TASK TO CARRY OUT:
Each entry that follows is to be copied exactly, minus any pictures.

[Data excerpts]
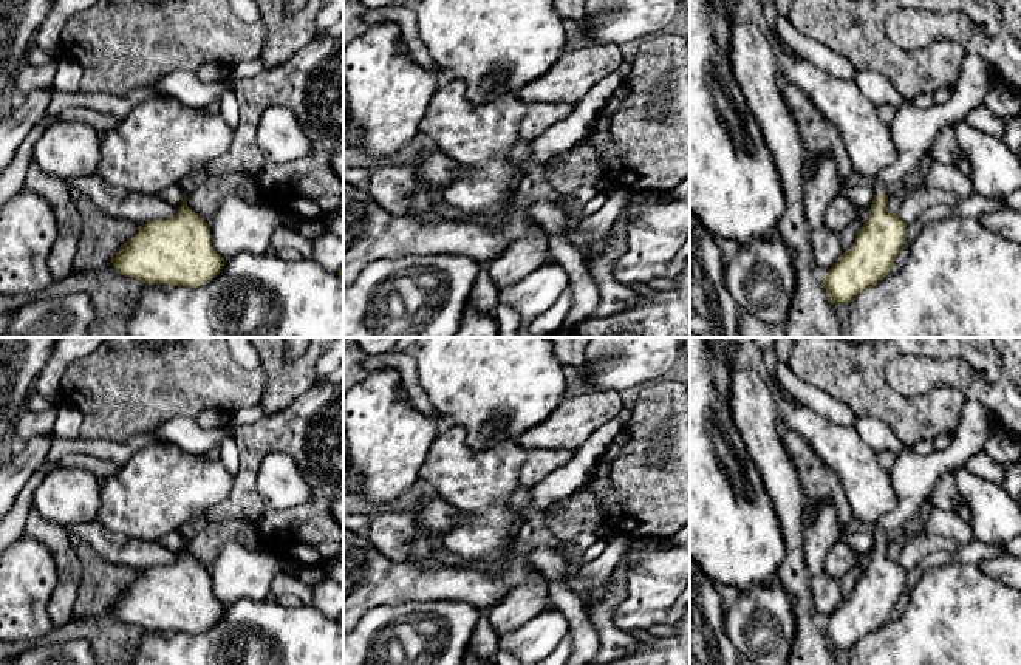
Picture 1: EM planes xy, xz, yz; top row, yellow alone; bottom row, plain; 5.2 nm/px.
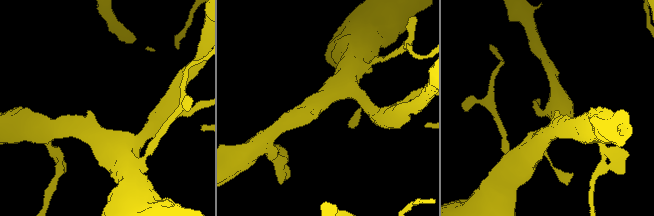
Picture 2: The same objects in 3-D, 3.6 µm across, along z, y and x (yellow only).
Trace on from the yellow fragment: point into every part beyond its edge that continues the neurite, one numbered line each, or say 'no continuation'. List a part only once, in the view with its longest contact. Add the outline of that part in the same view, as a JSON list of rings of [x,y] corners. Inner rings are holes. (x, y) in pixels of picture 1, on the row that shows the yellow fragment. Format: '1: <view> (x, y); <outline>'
1: yz (913, 130); [[[965,54],[958,82],[947,102],[917,108],[911,101],[905,101],[888,124],[897,158],[893,165],[877,175],[876,193],[888,196],[893,187],[902,186],[910,173],[928,162],[931,144],[939,130],[962,121],[979,104],[984,104],[995,84],[996,77],[990,63],[978,54]]]

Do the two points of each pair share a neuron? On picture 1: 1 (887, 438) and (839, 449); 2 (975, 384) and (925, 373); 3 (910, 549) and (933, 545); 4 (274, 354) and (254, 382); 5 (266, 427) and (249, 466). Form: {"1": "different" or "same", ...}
{"1": "different", "2": "same", "3": "same", "4": "different", "5": "same"}

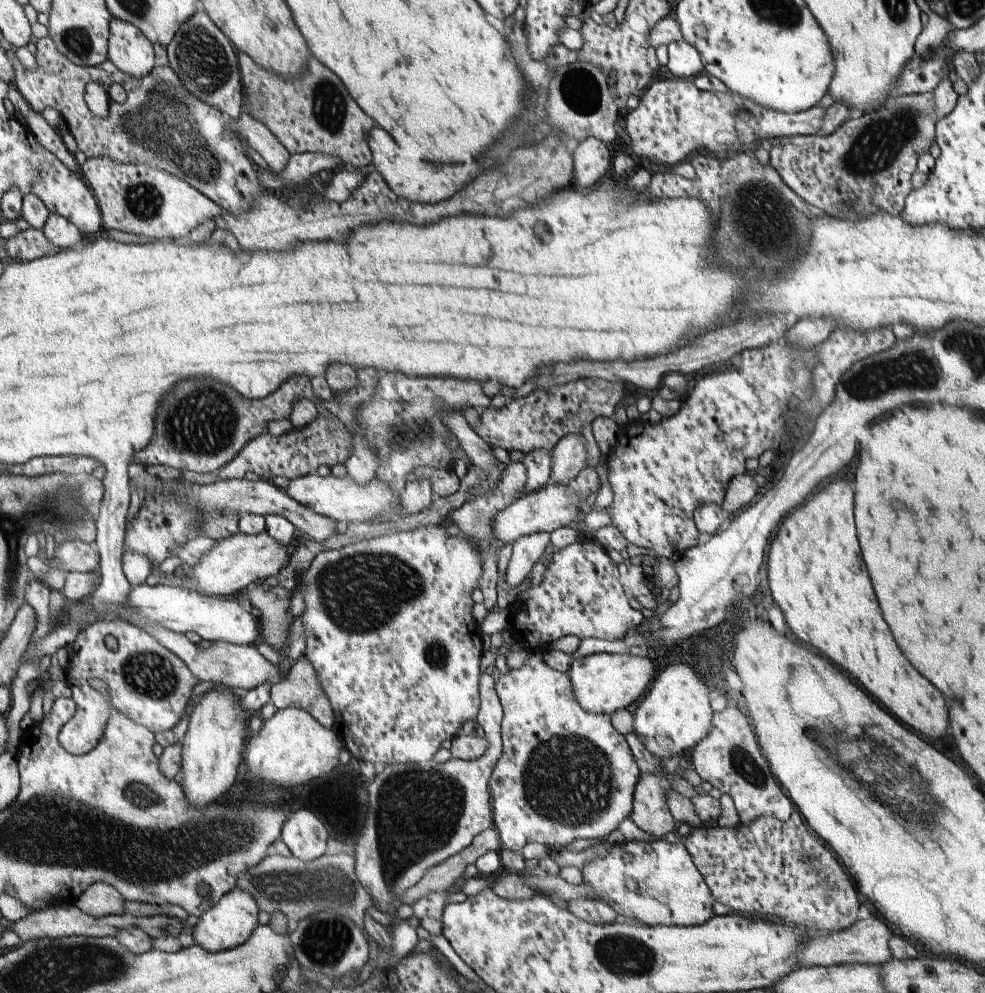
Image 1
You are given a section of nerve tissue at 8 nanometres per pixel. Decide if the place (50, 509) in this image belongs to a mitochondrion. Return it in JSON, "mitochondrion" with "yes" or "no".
{"mitochondrion":"yes"}

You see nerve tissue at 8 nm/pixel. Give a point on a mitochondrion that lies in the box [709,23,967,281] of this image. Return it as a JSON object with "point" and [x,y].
{"point":[761,210]}

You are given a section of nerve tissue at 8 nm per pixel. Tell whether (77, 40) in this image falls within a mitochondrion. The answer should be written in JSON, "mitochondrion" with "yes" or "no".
{"mitochondrion":"yes"}

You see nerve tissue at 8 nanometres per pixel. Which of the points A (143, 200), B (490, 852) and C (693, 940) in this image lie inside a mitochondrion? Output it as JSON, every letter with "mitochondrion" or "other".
{"A":"mitochondrion","B":"other","C":"other"}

RESPONSE TO THE TASK:
Picture 1: EM planes xy, xz, yz; top row, yellow alone; bottom row, plain; 5.2 nm/px.
Picture 2: The same objects in 3-D, 3.6 µm across, along z, y and x (yellow only).
Trace on from the yellow fragment: point into every part beyond its edge that continues the neurite, one numbered line each, or say 'no continuation'. List a part only once, in the view with its longest contact. Add the outline of that part in the same view, as a JSON list of rings of [x,y] corners. Inner rings are holes. (x, y) in pixels of picture 1, on the row that shows the yellow fragment. Format: '1: <view> (x, y); <outline>'
1: yz (913, 130); [[[965,54],[958,82],[947,102],[917,108],[911,101],[905,101],[888,124],[897,158],[893,165],[877,175],[876,193],[888,196],[893,187],[902,186],[910,173],[928,162],[931,144],[939,130],[962,121],[979,104],[984,104],[995,84],[996,77],[990,63],[978,54]]]

Do the two points of each pair share a neuron? On picture 1: 1 (887, 438) and (839, 449); 2 (975, 384) and (925, 373); 3 (910, 549) and (933, 545); 4 (274, 354) and (254, 382); 5 (266, 427) and (249, 466). Form: {"1": "different" or "same", ...}
{"1": "different", "2": "same", "3": "same", "4": "different", "5": "same"}

Image 1
You are given a section of nerve tissue at 8 nanometres per pixel. Decide if the place (50, 509) in this image belongs to a mitochondrion. Return it in JSON, "mitochondrion" with "yes" or "no".
{"mitochondrion":"yes"}

You see nerve tissue at 8 nm/pixel. Give a point on a mitochondrion that lies in the box [709,23,967,281] of this image. Return it as a JSON object with "point" and [x,y].
{"point":[761,210]}

You are given a section of nerve tissue at 8 nm per pixel. Tell whether (77, 40) in this image falls within a mitochondrion. The answer should be written in JSON, "mitochondrion" with "yes" or "no".
{"mitochondrion":"yes"}

You see nerve tissue at 8 nanometres per pixel. Which of the points A (143, 200), B (490, 852) and C (693, 940) in this image lie inside a mitochondrion? Output it as JSON, every letter with "mitochondrion" or "other".
{"A":"mitochondrion","B":"other","C":"other"}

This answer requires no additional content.